Otro dato que desde el comentario del rey nos permite afirmar que estamos frente a una época pre-moderna, es la aparición de lo que consideramos la todavía vigente creencia en la mitología, la que es avalada en esta frase: “El mar tiene su dios y las nubes predicen el porvenir”. Un comentario como éste sólo puede corresponder a una época temprana, en la que las creencias populares se hallan bien arraigadas. La escritura es asociada en él a la lectura de signos naturales, se trata de un arte adivinatorio que interpreta en el entorno que le rodea la voz de los dioses: “el mar tiene su dios”, su propio dios, lo que nos habla de un politeísmo originario. En esta época, la escritura es una ciencia de lo oculto, como la alquimia y la hechicería, su propósito es establecer una relación entre los dioses y los mortales. Por último el rey dice que ese poema resguarda y contiene toda la poesía de Irlanda, y que si su literatura se perdiera bastaría ese poema para reconstruirla. Esto nos señala en qué medida el poema es deudor de las tradiciones que anteceden al poeta. Es claro que si se puede prescindir de toda la literatura de un país, a merced de un solo poeta, la obra de éste debe contener todo aquello anterior a él, debe ser un resumen o un compendio de todo lo escrito con anterioridad.
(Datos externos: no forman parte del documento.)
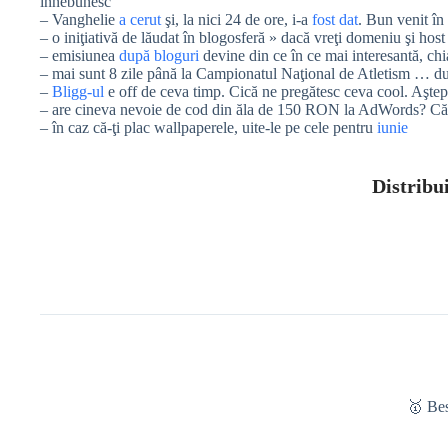
înnebunesc
– Vanghelie
a cerut
şi, la nici 24 de ore, i-a
fost dat
. Bun venit î
– o iniţiativă de lăudat în blogosferă » dacă vreţi domeniu şi host 
– emisiunea
după bloguri
devine din ce în ce mai interesantă, chi
– mai sunt 8 zile până la Campionatul Naţional de Atletism … după
–
Bligg-ul
e off de ceva timp. Cică ne pregătesc ceva cool. Aşt
– are cineva nevoie de cod din ăla de 150 RON la AdWords? Că eu
– în caz că-ţi plac wallpaperele, uite-le pe cele pentru
iunie
Distribui
🥇 Be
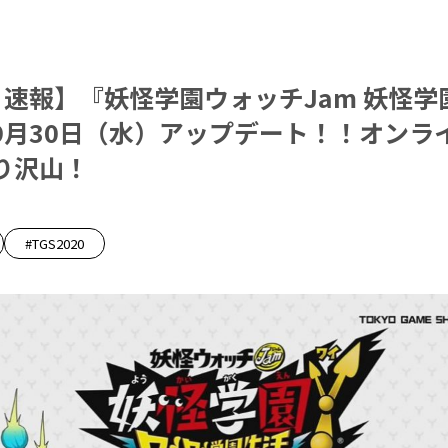
20 速報】『妖怪学園ウォッチJam 妖怪学
9月30日（水）アップデート！！オンラ
り沢山！
#TGS2020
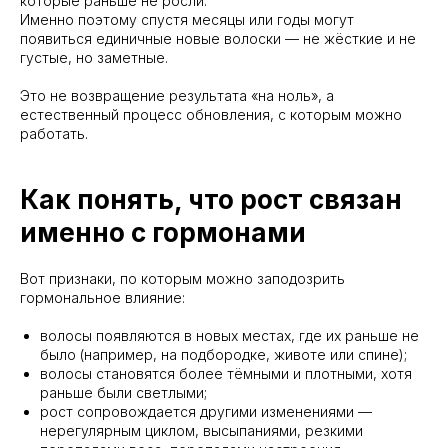
которые раньше не росли.
Именно поэтому спустя месяцы или годы могут
появиться единичные новые волоски — не жёсткие и не
густые, но заметные.
Это не возвращение результата «на ноль», а
естественный процесс обновления, с которым можно
работать.
Как понять, что рост связан
именно с гормонами
Вот признаки, по которым можно заподозрить
гормональное влияние:
волосы появляются в новых местах, где их раньше не
было (например, на подбородке, животе или спине);
волосы становятся более тёмными и плотными, хотя
раньше были светлыми;
рост сопровождается другими изменениями —
нерегулярным циклом, высыпаниями, резкими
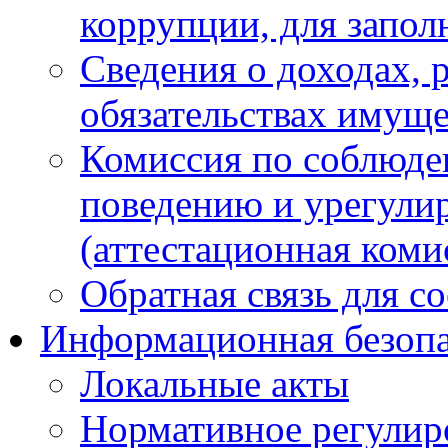
коррупции, для запол
Сведения о доходах, 
обязательствах имуще
Комиссия по соблюде
поведению и урегули
(аттестационная коми
Обратная связь для с
Информационная безопа
Локальные акты
Нормативное регулир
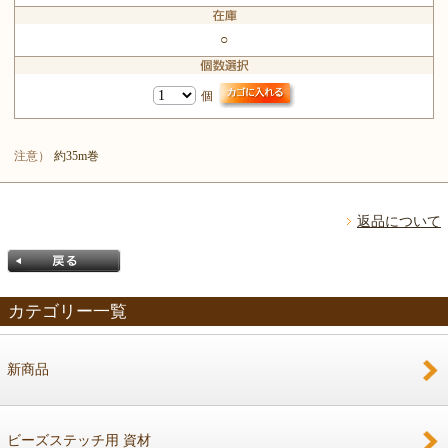
○
個
注意）
約35m巻
返品について
カテゴリー一覧
新商品
戻る
ビーズステッチ用 資材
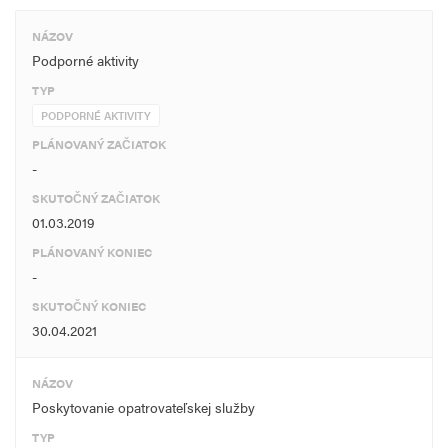
NÁZOV
Podporné aktivity
TYP
PODPORNÉ AKTIVITY
PLÁNOVANÝ ZAČIATOK
-
SKUTOČNÝ ZAČIATOK
01.03.2019
PLÁNOVANÝ KONIEC
-
SKUTOČNÝ KONIEC
30.04.2021
NÁZOV
Poskytovanie opatrovateľskej služby
TYP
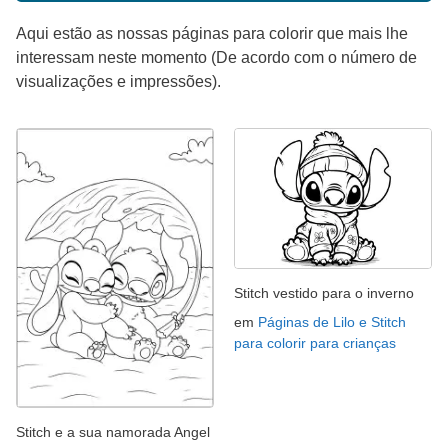
Aqui estão as nossas páginas para colorir que mais lhe
interessam neste momento (De acordo com o número de
visualizações e impressões).
Stitch vestido para o inverno
em
Páginas de Lilo e Stitch
para colorir para crianças
Stitch e a sua namorada Angel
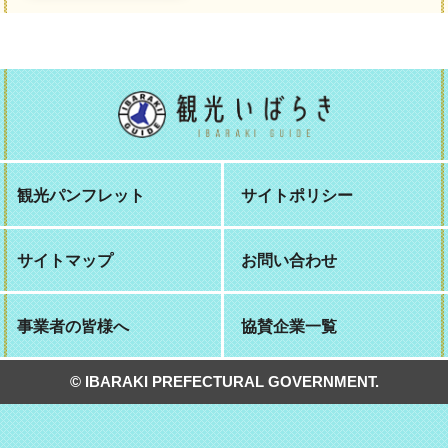
観光パンフレット
サイトポリシー
サイトマップ
お問い合わせ
事業者の皆様へ
協賛企業一覧
© IBARAKI PREFECTURAL GOVERNMENT.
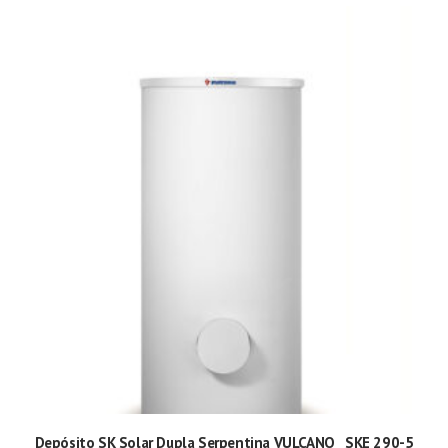
Depósito SK Solar Dupla Serpentina VULCANO_ SKE 290-5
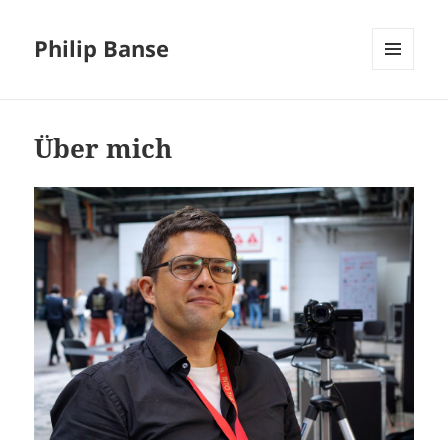
Philip Banse
MENÜ
UND
WIDGETS
Über mich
Luego de la aprobación de la obra, el rey le hace al poeta una reconvención; si bien el poema ha cumplido con éxito lo propuesto, el rey se siente algo insatisfecho, el poema no ha producido lo que él esperaba, que la gente se emocionara, se conmocionara; que la sola lectura del poema fuese una invitación a la batalla. El rey premia al poeta con un espejo de plata, sin embargo le ordena que dentro de un año le presente otro poema.
Notas:
[1] En J.L. Borges, El libro de Arena, Obras Completas, T. III, EMECÉ, Editores, 1996.
[2] Cf. R. Barthes, El susurro del lenguaje, Paidós Comunicación, 1994, pág. 36.
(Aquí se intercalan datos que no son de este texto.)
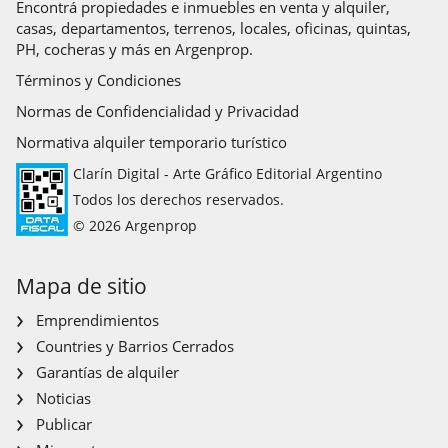
Encontrá propiedades e inmuebles en venta y alquiler,
casas, departamentos, terrenos, locales, oficinas, quintas,
PH, cocheras y más en Argenprop.
Términos y Condiciones
Normas de Confidencialidad y Privacidad
Normativa alquiler temporario turístico
Clarín Digital - Arte Gráfico Editorial Argentino
Todos los derechos reservados.
© 2026 Argenprop
Mapa de sitio
Emprendimientos
Countries y Barrios Cerrados
Garantías de alquiler
Noticias
Publicar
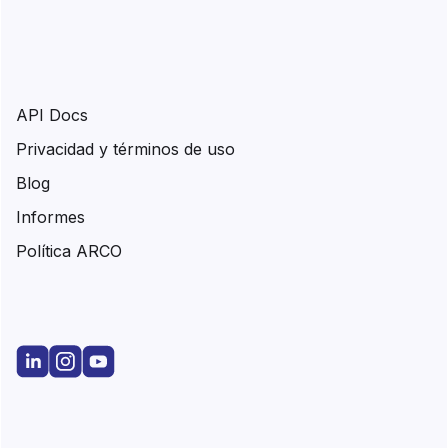
API Docs
Privacidad y términos de uso
Blog
Informes
Política ARCO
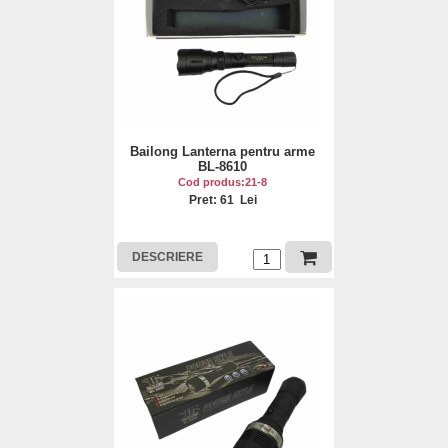
Bailong Lanterna pentru arme
BL-8610
Cod produs:21-8
Pret: 61 Lei
DESCRIERE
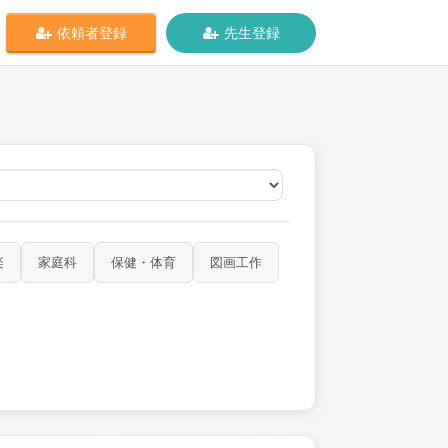
依頼者登録
先生登録
オンライン
楽
家庭科
保健・体育
図画工作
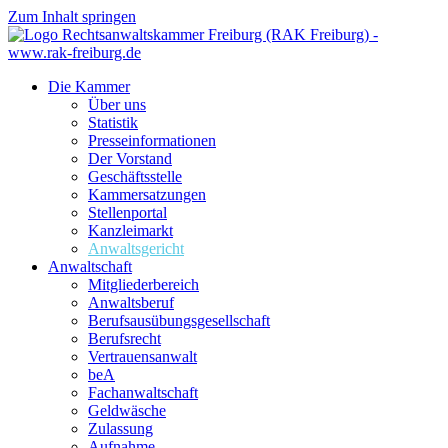
Zum Inhalt springen
Die Kammer
Über uns
Statistik
Presseinformationen
Der Vorstand
Geschäftsstelle
Kammersatzungen
Stellenportal
Kanzleimarkt
Anwaltsgericht
Anwaltschaft
Mitgliederbereich
Anwaltsberuf
Berufsausübungs­gesellschaft
Berufsrecht
Vertrauensanwalt
beA
Fachanwaltschaft
Geldwäsche
Zulassung
Aufnahme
[3] Cf. J.L. Borges, “La Metáfora”, en Historia de la eternidad, Obras Completas, T. I, EMECÉ Editores, 1996.
[4] Cf. J.L. Borges, “La doctrina de los ciclos”, en El oro de los tigres, Obras Completas, T. II. EMECÉ, Editores, 1996.
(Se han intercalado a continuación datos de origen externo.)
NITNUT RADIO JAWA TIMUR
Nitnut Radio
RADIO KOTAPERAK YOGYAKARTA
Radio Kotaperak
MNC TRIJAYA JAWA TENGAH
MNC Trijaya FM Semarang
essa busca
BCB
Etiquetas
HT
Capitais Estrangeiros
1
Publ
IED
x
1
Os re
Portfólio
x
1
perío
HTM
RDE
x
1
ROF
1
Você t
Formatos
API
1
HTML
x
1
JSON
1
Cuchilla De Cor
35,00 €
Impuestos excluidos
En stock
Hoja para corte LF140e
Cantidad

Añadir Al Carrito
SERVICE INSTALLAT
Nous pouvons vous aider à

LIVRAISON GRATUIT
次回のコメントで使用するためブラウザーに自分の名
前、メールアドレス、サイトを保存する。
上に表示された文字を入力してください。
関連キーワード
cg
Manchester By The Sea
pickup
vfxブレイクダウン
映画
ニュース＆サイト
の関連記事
[5] Hay distintos modos de que un texto se mantenga vigente y se multiplique: traducciones, citas, referencias, etc., no hacen más que invocar y convocar, la presencia ausente del texto original.
[6] Cf. J.L. Borges, “Las kenningar”, en Historia de la eternidad, op. cit.
[7] Esta situación queda magistralmente expuesta en “El otro”, en El libro de arena, op. cit. Allí se narra el encuentro a orillas de un río entre dos Borges: aquel que fue en su juventud y otro Borges maduro.